Lat $(a,b,c)\in S^2$, where $S^2:=\{(x_1,x_2,x_3)\in \mathbb R^3: x_1^2+x_2^2+x_3^2=1 \}$. How to solve the following system of equations: $$ x^2+y^2-z^2-t^2=a,\\ 2(yz+xt)=b,\\ 2(yt-xz)=c,\\ x^2+y^2+z^2+t^2=1 $$ with unknown $x,y,z,t \in \mathbb R$.
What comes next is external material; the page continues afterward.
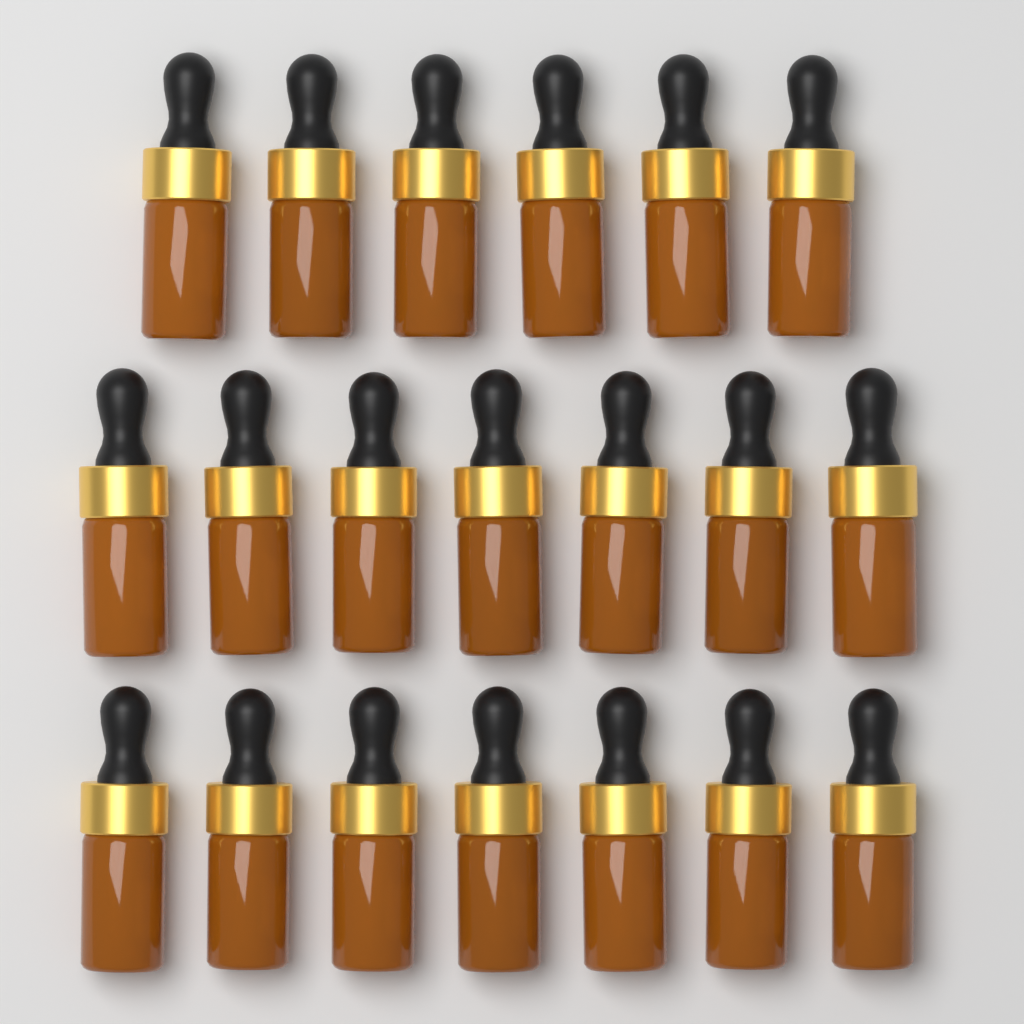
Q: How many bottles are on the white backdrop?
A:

Edit. The queston was edited. I added the last equation $$ x^2+y^2+z^2+t^2=1. $$
Assume first that $a \neq -1$.
By the 1. and 4. equation we have $$ x^2+y^2=\frac{a+1}{2}. $$ Then $$ x=\sqrt{\frac{a+1}{2}}\cos \phi,\\ y=\sqrt{\frac{a+1}{2}} \sin \phi, $$ where $\phi$ is an arbitrary numer such that $\phi \in [0,2\pi)$. By the 2. and 3. equations we have $$ 2\sqrt{\frac{a+1}{2}} (\sin \phi) z+2\sqrt{\frac{a+1}{2}} (\cos \phi) t=b,\\ -2\sqrt{\frac{a+1}{2}} (\cos \phi) z +2\sqrt{\frac{a+1}{2}} (\sin \phi) t=c. $$ This gives $$ z=\frac{1}{\sqrt {2(a+1)} }b \sin \phi-\frac{1}{\sqrt {2(a+1)} }c \cos \phi, \\ t=\frac{1}{\sqrt {2(a+1)} }b \cos \phi +\frac{1}{\sqrt {2(a+1)} } \sin \phi. $$
Assume now that $a=-1$. By the same method as above we obtain: $$ x=0,y=0, z=\cos \phi, t=\sin \phi, $$ where $\phi$ is an arbitrary numer such that $\phi \in [0,2\pi)$.